Когда я вышел из поезда в юго-западном пригороде Москвы, автобусы к центру оттуда уже ходили. В центре же я пересел на троллейбус и, делая петлю, поехал почти в обратном направлении, к дому Людмилы Алексеевой. Хотелось домой, но Мила сказала, гебисты дежурили теперь прямо у двери моей квартиры. Когда сын Саша подошел раз, они кучей бросились на него и, только разглядев, отступили.
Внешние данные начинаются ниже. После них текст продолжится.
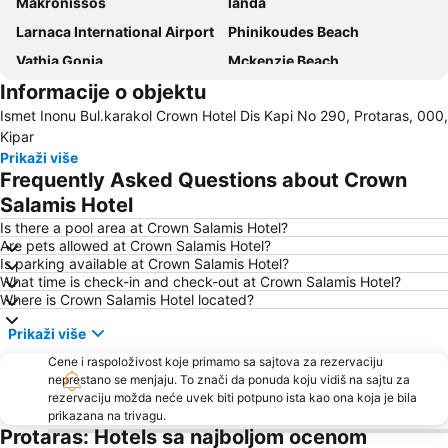
Makronissos
landa
Larnaca International Airport
Phinikoudes Beach
Vathia Gonia
Mckenzie Beach
Informacije o objektu
Larnaca Marina
Pernera P
Ismet Inonu Bul.karakol Crown Hotel Dis Kapi No 290, Protaras, 000,
Nissi Bay
Pantachou
Kipar
Katsarka
Sirina
Prikaži više
Frequently Asked Questions about Crown
Konnos Bay
Kaparis
Salamis Hotel
Agia Thekla
Loukkos tou Mandi
Is there a pool area at Crown Salamis Hotel?
Alaminos
Are pets allowed at Crown Salamis Hotel?
Is parking available at Crown Salamis Hotel?
What time is check-in and check-out at Crown Salamis Hotel?
Where is Crown Salamis Hotel located?
Prikaži više
Cene i raspoloživost koje primamo sa sajtova za rezervaciju
neprestano se menjaju. To znači da ponuda koju vidiš na sajtu za
rezervaciju možda neće uvek biti potpuno ista kao ona koja je bila
prikazana na trivagu.
Protaras: Hotels sa najboljom ocenom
Было восемь утра, открылись магазины. Я купил хлеб, мороженую курицу, сыр и, держа эту кучу перед лицом, вошел в подъезд — житель дома, возвращавшийся с покупками. Лифт просматривался с улицы, лестница — нет; я пошагал на пятнадцатый этаж по лестнице. Дверь открыла Людина мать. Черт возьми, все были дома, кроме Люды, она — на допросе.
Время утекало. Созвать быстро пресс-конференцию не получалось, надо было дожидаться Люды: мои звонки по телефону выдали бы меня. Я решил подготовить тексты заявлений для передачи корреспондентам. Первейший долг — что-то сделать для Гинзбурга, поддержать его. В протесте, формально обращенном к властям, я написал, что было бы лучше им, вместо охоты за диссидентами, позаботиться о хлебе для своего народа. В другом заявлении — к Белградской конференции по безопасности и сотрудничеству — я развивал свою старую идею о проведении серии международных конференций — в рамках Хельсинкского договора — по взаимному рассекречиванию гуманитарной информации: болезни, преступность, пищевые ресурсы, содержание заключенных и т. д. Все это было засекречено в СССР. Не имеет значения, подумал я, будет или не будет хоть какой-нибудь результат от этих заявлений. Мой долг сделать их.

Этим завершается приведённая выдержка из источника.